Quasi un miliardo di dollari. Intesa Sanpaolo scommette su SpaceX e conquista un terzo del portafoglio USA

Redazione Money Premium

18 Agosto 2026 - 09:42

Un terzo del portafoglio americano: perché Intesa ha puntato così tanto sui razzi spaziali di Musk?

Quasi un miliardo di dollari. Intesa Sanpaolo scommette su SpaceX e conquista un terzo del portafoglio USA

La recente rivelazione di un documento depositato presso la Securities and Exchange Commission americana ha portato alla luce la dimensione concreta della scommessa di Intesa Sanpaolo su SpaceX.

Al 30 giugno 2026 la maggiore banca italiana deteneva quasi 5,66 milioni di azioni del colosso aerospaziale guidato da Elon Musk, per un controvalore di circa 966 milioni di dollari. Si tratta della posizione più rilevante all’interno del portafoglio azionario statunitense dell’istituto, pari a circa un terzo del totale di 2,92 miliardi di dollari investiti oltreoceano.

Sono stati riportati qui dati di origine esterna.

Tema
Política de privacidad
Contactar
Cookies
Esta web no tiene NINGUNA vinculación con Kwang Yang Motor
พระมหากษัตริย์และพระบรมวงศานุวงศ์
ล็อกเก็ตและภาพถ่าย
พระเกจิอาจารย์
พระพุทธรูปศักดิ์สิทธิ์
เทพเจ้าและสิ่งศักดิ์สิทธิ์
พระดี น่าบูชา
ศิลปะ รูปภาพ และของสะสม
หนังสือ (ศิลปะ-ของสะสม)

Un’operazione che viene da lontano

L’operazione affonda le radici nell’ottobre 2023, quando Intesa Sanpaolo aveva annunciato l’ingresso nel capitale di SpaceX in coerenza con il Piano d’Impresa 2022-2025, che individuava nell’innovazione uno dei pilastri per la creazione di valore. All’epoca l’entità dell’investimento non era stata resa pubblica perché inferiore alle soglie di disclosure obbligatoria, ma la successiva quotazione in Borsa di SpaceX, avvenuta a giugno 2026 con un’offerta iniziale a 135 dollari per azione e una capitalizzazione di mercato che si è attestata intorno ai 1.900 miliardi di dollari, ha trasformato quella scommessa in una delle maggiori esposizioni istituzionali italiane verso la space economy.

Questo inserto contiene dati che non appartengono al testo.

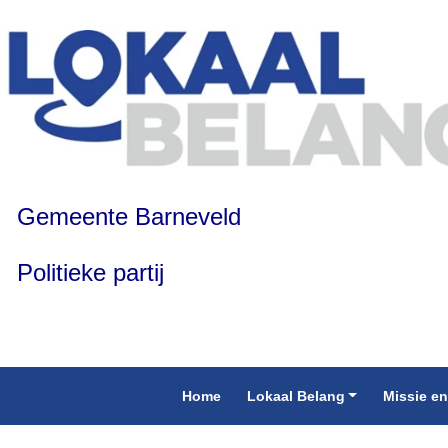
Gemeente Barneveld
Politieke partij
Home
Lokaal Belang
Missie en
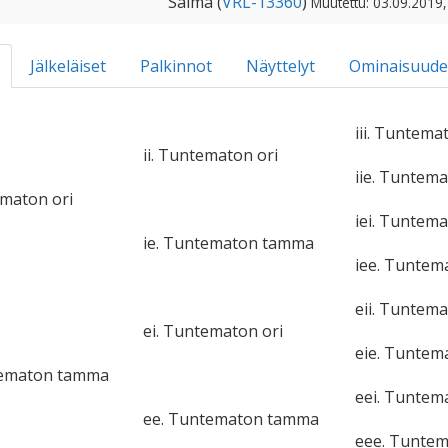
Salma (
VRL-13360
)
Muutettu: 03.09.2019,
Jälkeläiset
Palkinnot
Näyttelyt
Ominaisuude
iii. Tuntema
ii. Tuntematon ori
iie. Tuntem
ematon ori
iei. Tuntema
ie. Tuntematon tamma
iee. Tunte
eii. Tuntema
ei. Tuntematon ori
eie. Tunte
tematon tamma
eei. Tuntem
ee. Tuntematon tamma
eee. Tunte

Cosa significa questa partecipazione? Per Intesa Sanpaolo rappresenta un chiaro segnale di orientamento strategico verso settori ad alto potenziale di crescita di lungo periodo. Il settore aerospaziale e le relative infrastrutture satellitari, a partire dalla costellazione Starlink, sono considerati elementi abilitanti non solo per l’esplorazione spaziale e la riduzione dei costi di accesso all’orbita, ma anche per lo sviluppo di applicazioni di connettività globale, monitoraggio ambientale, agricoltura di precisione e, sempre più, per le esigenze di trasferimento dati legate all’intelligenza artificiale. L’investimento conferma la volontà della banca di posizionarsi su tecnologie disruptive, diversificando il portafoglio oltre i tradizionali impieghi bancari e assicurativi.

Un potenziale da decifrare

L’impatto immediato si misura sia sul bilancio della banca sia sul mercato. La concentrazione di un terzo del portafoglio USA su un singolo titolo introduce un elemento di volatilità, tipico delle società ad alta crescita e ancora in fase di consolidamento dei multipli post-IPO. Al tempo stesso, la plusvalenza latente generata dalla quotazione rafforza il patrimonio e la capacità di generare valore per gli azionisti. Sul piano reputazionale, la presenza di un grande istituto europeo tra gli azionisti di SpaceX contribuisce a legittimare ulteriormente l’azienda agli occhi di investitori istituzionali globali.

Il potenziale di lungo periodo resta legato alla capacità di SpaceX di eseguire i suoi ambiziosi programmi, in particolare lo sviluppo di Starship e l’espansione commerciale di Starlink. Se i piani di Elon Musk di rendere i lanci completamente riutilizzabili e di costruire un’infrastruttura satellitare a supporto della prossima generazione di servizi digitali si concretizzeranno, la partecipazione di Intesa Sanpaolo potrebbe generare rendimenti significativi nel tempo. Al contrario, ritardi tecnologici, pressioni competitive o una correzione dei multipli di valutazione potrebbero esporre il portafoglio a oscillazioni marcate.